Syrian opposition conference starts in Riyadh after key resignations
A Syrian opposition meeting began in Riyadh on Wednesday in a bid to unify the group's position ahead of peace talks backed by the United Nations to end the country's six-year civil war.
Saudi Arabia backs the High Negotiations Committee (HNC) group whose leader, former Syrian prime minister Riyad Hijab, resigned on Monday without explanation.
The summit comes after a surprise visit by Syrian President Bashar al-Assad to Russia a day earlier to meet President Vladimir Putin, who later discussed the conflict with U.S. President Donald Trump and other Middle East leaders.
Assad has made major gains against opposition forces and IS militants with the help of Russia as well as Iran, the arch-rival of Saudi Arabia, which backs Syrian rebels and had long maintained that Assad should have no role in any transition to bring the war there to an end.
U.N. peace talks mediator Staffan de Mistura urged the opposition figures gathered at a five-star hotel in Riyadh to have the "hard discussions" necessary to reach a "common line".
"A strong unified team is a creative partner in Geneva and we need that, one who can actually explore more than one way to arrive to the goals that we need to have," he said in opening remarks.
It was not immediately clear how Hijab's absence would affect the talks.
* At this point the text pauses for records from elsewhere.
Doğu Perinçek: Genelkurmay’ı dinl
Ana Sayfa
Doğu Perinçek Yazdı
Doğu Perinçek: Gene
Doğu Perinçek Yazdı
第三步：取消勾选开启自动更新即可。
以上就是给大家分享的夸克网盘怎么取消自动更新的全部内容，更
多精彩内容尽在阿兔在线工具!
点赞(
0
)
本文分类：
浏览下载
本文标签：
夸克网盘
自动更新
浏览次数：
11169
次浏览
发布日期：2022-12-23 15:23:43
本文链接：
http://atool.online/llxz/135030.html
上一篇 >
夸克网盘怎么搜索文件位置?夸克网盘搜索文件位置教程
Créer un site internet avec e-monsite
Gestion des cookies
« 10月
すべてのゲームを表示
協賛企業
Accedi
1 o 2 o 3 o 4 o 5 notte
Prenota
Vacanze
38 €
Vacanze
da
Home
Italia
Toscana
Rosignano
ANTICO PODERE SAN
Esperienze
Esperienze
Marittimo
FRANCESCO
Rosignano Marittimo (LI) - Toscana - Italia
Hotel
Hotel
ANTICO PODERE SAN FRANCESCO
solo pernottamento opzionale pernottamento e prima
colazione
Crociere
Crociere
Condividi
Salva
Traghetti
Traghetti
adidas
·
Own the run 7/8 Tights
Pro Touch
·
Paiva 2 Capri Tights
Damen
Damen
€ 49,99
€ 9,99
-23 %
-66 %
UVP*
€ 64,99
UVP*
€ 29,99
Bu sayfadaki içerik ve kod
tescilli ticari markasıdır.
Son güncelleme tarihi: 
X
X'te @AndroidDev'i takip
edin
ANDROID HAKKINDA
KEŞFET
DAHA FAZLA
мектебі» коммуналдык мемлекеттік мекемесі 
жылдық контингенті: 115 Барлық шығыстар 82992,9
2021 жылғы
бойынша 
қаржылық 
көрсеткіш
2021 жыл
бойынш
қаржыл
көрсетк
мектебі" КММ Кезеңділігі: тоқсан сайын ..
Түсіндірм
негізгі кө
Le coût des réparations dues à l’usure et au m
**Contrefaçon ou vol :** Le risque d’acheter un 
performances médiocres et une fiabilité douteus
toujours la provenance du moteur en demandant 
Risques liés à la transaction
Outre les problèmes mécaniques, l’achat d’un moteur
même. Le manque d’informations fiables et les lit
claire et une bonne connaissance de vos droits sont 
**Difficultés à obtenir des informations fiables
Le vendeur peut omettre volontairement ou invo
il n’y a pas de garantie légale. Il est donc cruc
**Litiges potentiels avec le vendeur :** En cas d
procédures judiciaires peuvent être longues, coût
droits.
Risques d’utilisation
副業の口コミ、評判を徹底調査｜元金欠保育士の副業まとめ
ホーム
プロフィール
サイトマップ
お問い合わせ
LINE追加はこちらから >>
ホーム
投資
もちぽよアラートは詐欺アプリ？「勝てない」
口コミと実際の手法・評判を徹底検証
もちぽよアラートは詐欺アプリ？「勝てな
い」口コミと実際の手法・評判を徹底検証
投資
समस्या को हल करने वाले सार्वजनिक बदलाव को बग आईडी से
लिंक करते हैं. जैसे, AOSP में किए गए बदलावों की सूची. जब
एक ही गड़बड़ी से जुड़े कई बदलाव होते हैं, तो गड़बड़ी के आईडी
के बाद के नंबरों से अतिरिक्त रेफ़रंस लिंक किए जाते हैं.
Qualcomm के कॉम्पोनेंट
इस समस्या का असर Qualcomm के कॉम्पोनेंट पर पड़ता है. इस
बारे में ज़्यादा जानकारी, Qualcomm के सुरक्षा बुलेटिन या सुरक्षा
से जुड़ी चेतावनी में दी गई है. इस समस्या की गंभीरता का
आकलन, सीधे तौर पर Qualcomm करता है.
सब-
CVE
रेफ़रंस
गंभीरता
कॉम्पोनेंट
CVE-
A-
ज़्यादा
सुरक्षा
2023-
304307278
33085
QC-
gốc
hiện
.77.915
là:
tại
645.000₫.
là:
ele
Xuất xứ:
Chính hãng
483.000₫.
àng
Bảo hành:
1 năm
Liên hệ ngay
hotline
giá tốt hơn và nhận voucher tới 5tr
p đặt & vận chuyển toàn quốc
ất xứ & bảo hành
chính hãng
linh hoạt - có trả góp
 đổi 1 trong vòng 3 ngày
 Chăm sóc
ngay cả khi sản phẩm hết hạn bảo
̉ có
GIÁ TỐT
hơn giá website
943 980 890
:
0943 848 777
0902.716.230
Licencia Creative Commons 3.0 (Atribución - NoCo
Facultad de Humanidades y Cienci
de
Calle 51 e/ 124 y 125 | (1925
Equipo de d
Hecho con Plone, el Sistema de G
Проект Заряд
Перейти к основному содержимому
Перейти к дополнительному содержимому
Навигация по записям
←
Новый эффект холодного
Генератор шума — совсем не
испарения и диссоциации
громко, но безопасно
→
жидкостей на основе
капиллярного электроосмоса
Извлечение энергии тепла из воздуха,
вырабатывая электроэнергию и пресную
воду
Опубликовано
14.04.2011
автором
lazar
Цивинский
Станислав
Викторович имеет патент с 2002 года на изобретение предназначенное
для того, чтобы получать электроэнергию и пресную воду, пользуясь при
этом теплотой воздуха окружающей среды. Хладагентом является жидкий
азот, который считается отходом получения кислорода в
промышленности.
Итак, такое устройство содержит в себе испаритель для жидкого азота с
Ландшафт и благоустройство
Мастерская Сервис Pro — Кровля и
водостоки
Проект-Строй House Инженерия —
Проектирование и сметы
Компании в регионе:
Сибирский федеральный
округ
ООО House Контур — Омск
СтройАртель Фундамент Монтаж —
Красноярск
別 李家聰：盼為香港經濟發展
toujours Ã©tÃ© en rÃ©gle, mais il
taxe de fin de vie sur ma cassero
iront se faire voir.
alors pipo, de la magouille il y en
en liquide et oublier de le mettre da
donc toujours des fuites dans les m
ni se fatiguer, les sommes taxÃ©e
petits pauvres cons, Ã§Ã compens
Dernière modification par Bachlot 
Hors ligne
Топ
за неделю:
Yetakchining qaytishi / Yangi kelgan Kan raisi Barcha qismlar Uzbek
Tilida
Several opposition figures said he had taken an uncompromising line that rejected a role for Assad in a U.N. sponsored Geneva based peace process.
Some opposition members have hinted that the new communique would drop the long standing demand by the Riyadh based main opposition, referring to the next round of U.N.-sponsored talks.
The summit, which Saudi Arabia called "expanded", was opened to more than 140 opposition figures from the Turkey-based coalition and mainstream Free Syrian Army factions as well as independents including about a dozen women.
The HNC has represented the Syrian opposition at previous Geneva talks, while a number of other political opposition groups and figures backed by other countries including Russia and Egypt also exist.
Saudi Foreign Minister Adel al-Jubeir said the only solution to the conflict was through a consensus that would achieve the demands of the Syrian people.
"There is no solution to the crisis without a Syrian consensus that would achieve the demands of the Syrian people on the basis of Geneva 1 and (U.N. Security Council) resolution 2254," he said.
The Moscow group of Syrian political activists led by a former deputy prime minister Qadri Jamil said they turned down an invitation to attend the conference, accusing the members of the main HNC opposition of thwarting efforts to set up a single delegation.
"We consider the effort of some of the opposition to exploit the meeting as a platform for their own political ends goes against Saudi Arabia's efforts to form a unified delegation," Jamil said in a statement.
Russia has led an campaign to push for the merger of the Moscow group into a single delegation with the HNC. The main opposition body says it is a stooge of Moscow to sow divisions within their ranks.
The opposition meeting is set to last until Friday, when a joint statement is expected. Several rounds of U.N. talks in Geneva between the Damascus government and the opposition have made little progress since the Syria conflict erupted in 2011.